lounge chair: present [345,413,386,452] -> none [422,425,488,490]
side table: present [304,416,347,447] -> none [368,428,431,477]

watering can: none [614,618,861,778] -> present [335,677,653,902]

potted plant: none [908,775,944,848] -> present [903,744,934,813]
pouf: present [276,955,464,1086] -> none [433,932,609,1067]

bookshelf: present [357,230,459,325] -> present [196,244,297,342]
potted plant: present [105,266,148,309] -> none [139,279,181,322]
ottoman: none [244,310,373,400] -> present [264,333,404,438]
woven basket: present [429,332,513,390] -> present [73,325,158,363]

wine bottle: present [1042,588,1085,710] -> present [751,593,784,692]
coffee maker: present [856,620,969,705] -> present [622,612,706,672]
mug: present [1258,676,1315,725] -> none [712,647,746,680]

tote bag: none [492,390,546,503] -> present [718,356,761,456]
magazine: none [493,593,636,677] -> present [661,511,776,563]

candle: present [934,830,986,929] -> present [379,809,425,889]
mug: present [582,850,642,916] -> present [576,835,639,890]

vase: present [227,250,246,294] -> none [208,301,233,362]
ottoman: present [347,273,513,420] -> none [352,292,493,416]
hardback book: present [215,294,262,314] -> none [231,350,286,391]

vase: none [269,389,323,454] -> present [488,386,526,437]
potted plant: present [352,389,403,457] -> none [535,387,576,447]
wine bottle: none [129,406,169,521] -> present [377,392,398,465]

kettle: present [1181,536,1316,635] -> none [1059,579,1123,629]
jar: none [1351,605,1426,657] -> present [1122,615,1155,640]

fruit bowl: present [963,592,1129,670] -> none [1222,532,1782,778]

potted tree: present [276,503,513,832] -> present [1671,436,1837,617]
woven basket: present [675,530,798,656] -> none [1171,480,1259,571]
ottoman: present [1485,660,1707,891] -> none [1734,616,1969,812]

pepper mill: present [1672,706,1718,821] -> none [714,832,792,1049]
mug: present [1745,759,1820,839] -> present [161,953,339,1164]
● ● ● ●
WORK ORDER:
Print all the data exactly.

EXERCISE SOLUTION:
lounge chair: present [345,413,386,452] -> none [422,425,488,490]
side table: present [304,416,347,447] -> none [368,428,431,477]

watering can: none [614,618,861,778] -> present [335,677,653,902]

potted plant: none [908,775,944,848] -> present [903,744,934,813]
pouf: present [276,955,464,1086] -> none [433,932,609,1067]

bookshelf: present [357,230,459,325] -> present [196,244,297,342]
potted plant: present [105,266,148,309] -> none [139,279,181,322]
ottoman: none [244,310,373,400] -> present [264,333,404,438]
woven basket: present [429,332,513,390] -> present [73,325,158,363]

wine bottle: present [1042,588,1085,710] -> present [751,593,784,692]
coffee maker: present [856,620,969,705] -> present [622,612,706,672]
mug: present [1258,676,1315,725] -> none [712,647,746,680]

tote bag: none [492,390,546,503] -> present [718,356,761,456]
magazine: none [493,593,636,677] -> present [661,511,776,563]

candle: present [934,830,986,929] -> present [379,809,425,889]
mug: present [582,850,642,916] -> present [576,835,639,890]

vase: present [227,250,246,294] -> none [208,301,233,362]
ottoman: present [347,273,513,420] -> none [352,292,493,416]
hardback book: present [215,294,262,314] -> none [231,350,286,391]

vase: none [269,389,323,454] -> present [488,386,526,437]
potted plant: present [352,389,403,457] -> none [535,387,576,447]
wine bottle: none [129,406,169,521] -> present [377,392,398,465]

kettle: present [1181,536,1316,635] -> none [1059,579,1123,629]
jar: none [1351,605,1426,657] -> present [1122,615,1155,640]

fruit bowl: present [963,592,1129,670] -> none [1222,532,1782,778]

potted tree: present [276,503,513,832] -> present [1671,436,1837,617]
woven basket: present [675,530,798,656] -> none [1171,480,1259,571]
ottoman: present [1485,660,1707,891] -> none [1734,616,1969,812]

pepper mill: present [1672,706,1718,821] -> none [714,832,792,1049]
mug: present [1745,759,1820,839] -> present [161,953,339,1164]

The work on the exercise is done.